Repositories in Cooperation

Varieties of Cooperation poster It is my great pleasure to welcome you to “Repositories in Cooperation”. Our panel for “Varieties of Cooperation” developed out of preparatory work for the Collaborative Research Center „Media of Cooperation“, in which we have attempted to refocus and reappropriate Susan Leigh Star’s and James Griesemer’s original notion of the boundary object. Within our 2015 workshop on “The Translation of Boundary Objects” we have started to re-engage with a more specific understanding that returns to Star’s list of four type of boundary objects: repositories, ideal types, coincident boundaries and forms/labels. The results of this have now been published in German as “Grenzobjekte und Medienforschung”, along with a translation of ten seminal texts by Star and her collaborators. As Erhard Schüttpelz has shown in his commentary on “This is Not a Boundary Object” all four types deal with the relation between modularity and extendability, with the relation between “parts” and “wholes”. [1]

So maybe the repositorium is kind of a master example and also a case for showing exactly that kind of structural relation between parts and wholes. But it is also the type of boundary object in which practice and modular architecture become kind of inseparable, thus creating varieties of cooperation. As Star herself has put it in her recall in “This is not a Boundary Object”:

“In the original boundary objects article, Griesemer and I suggested four forms that these objects might take, based on particular forms of action and cooperation. […] For example, we suggested that one kind of object, a repository, took the form of a set of modular things. These are things that might be individually removed without collapsing or changing the structure of a whole. A library, for example, or a collection of case studies (as in some parts of medicine, or in the Talmud), is a repository.
A repository of this sort comes from the need for an assembly of things that are conceived iteratively. It has the feature that heterogeneity (internally) across things can be maintained but need not become confrontational. In a repository, the heuristic advantage is the encapsulation of internal units (the pages of a book are bound by covers or electronic conventions; the limits of a Web site by the initial URL).
The instance-based work and information needs, the ontology of the repository are well suited for conducting private investigations (either individually or in small groups), and controlling the nature of commentary or debate. It is not initially a formal sort of a work process (i.e., dropping away particulars) but rather an iterative one (that preserves particulars). Other forms vary, some allowing for shared vagaries, when heterogeneity is smuggled in (in a sense) by individual groups, not mentioning this across groups, but rather quietly allowing the vagueness to float on the virtual table of cooperative work.” [2]

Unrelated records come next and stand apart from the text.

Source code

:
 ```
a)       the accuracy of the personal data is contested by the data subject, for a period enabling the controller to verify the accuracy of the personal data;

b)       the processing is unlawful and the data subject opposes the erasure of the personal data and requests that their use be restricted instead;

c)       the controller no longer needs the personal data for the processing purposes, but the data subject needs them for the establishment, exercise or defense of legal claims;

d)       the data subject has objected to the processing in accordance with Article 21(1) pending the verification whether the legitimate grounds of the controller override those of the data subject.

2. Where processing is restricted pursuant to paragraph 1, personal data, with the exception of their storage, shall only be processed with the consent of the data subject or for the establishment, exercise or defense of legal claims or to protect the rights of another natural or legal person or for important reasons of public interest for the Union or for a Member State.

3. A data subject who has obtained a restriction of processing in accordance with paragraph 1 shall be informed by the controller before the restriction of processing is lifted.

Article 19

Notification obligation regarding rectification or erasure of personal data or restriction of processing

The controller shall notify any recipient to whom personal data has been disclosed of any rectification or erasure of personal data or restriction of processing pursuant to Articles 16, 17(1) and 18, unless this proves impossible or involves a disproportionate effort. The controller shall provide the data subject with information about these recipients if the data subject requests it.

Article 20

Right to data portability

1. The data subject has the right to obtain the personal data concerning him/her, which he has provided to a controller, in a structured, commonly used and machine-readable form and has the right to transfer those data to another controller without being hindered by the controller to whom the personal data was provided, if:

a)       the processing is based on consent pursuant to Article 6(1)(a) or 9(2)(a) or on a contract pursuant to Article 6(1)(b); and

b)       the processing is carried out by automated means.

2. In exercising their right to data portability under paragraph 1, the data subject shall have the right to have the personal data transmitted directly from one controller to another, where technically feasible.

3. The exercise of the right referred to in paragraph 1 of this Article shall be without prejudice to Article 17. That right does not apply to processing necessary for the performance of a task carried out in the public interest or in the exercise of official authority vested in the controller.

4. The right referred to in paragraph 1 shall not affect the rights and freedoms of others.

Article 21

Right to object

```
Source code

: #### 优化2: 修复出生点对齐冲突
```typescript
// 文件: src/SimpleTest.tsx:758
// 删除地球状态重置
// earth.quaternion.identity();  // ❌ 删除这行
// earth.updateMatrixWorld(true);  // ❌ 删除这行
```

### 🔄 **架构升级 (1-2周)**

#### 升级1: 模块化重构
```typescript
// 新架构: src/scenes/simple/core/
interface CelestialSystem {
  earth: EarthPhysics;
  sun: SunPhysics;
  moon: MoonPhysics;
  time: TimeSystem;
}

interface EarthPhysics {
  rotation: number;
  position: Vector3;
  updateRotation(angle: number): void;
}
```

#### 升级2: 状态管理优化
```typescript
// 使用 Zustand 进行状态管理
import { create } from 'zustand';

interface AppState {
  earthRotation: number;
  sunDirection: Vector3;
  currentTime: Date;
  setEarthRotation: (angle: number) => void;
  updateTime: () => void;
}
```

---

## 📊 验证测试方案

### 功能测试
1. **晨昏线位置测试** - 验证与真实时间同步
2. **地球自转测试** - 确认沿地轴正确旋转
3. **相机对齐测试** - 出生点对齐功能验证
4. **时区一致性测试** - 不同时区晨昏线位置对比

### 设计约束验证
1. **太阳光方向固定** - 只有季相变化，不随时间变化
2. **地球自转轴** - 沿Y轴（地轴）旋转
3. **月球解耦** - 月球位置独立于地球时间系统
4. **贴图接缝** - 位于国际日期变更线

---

Variation and variety, in a way, is built-in to repositories, even if they standardize ontologies, forms, and data capturing to a high degree. Mutually creating repositories means starting a process of low-threshold communication and cooperation, which in turn leads to questions of methods standardization that quickly tend to become conditions of mutual making.


In our panel, we want to explore exactly this kind of relation, with respect to both questions of modularity and extendability, parts and wholes. Repositories generally provide arenas of intersection between social worlds at very low levels of coordination and cooperation. However, repositories do not simply happen, but they are carefully designed to facilitate such ‘low-threshold cooperation’ in which mutual dependence is negotiated through complex organisational and medial arrangements. The panel frames repositories and their formats as specific media of cooperation and empirically explores how they are both consequences and conditions of heterogeneous mutual making. As such, they require and facilitate a variety of cooperations, from close-knit sequences of specialised tasks to loosely-coupled intersections of social worlds, from digital media practices to the infrastructural question of the formats they rely on.


Contributors: Christine Hanke, Axel Volmar, Florian Hoof
Panel chairs: Cornelius Schubert, Sebastian Gießmann
  • Christine Hanke (Bayreuth): Tables and Databases – Multiple Infrastructures of Appropriation and Accessibility
  • Florian Hoof (Lüneburg): Standardizing Uncertainty: Digital Streaming Platforms
  • Axel Volmar (Siegen) Formats as Media of Cooperation. Some Thoughts on Format Theory
(Siegen, November 23, 2017. This text was slightly edited for this blog post.)

[1] Schüttpelz, Erhard. “Die Struktur der Grenzobjekte.” In Grenzobjekte und Medienforschung, edited by Nadine Taha and Sebastian Gießmann. Bielefeld: transcript, 2017.

[2] Star, Susan Leigh. “This Is Not a Boundary Object. Reflections on the Origin of a Concept.” Science, Technology, & Human Values 35, no. 5 (2010): 601–17, p. 603–04. My emphasis.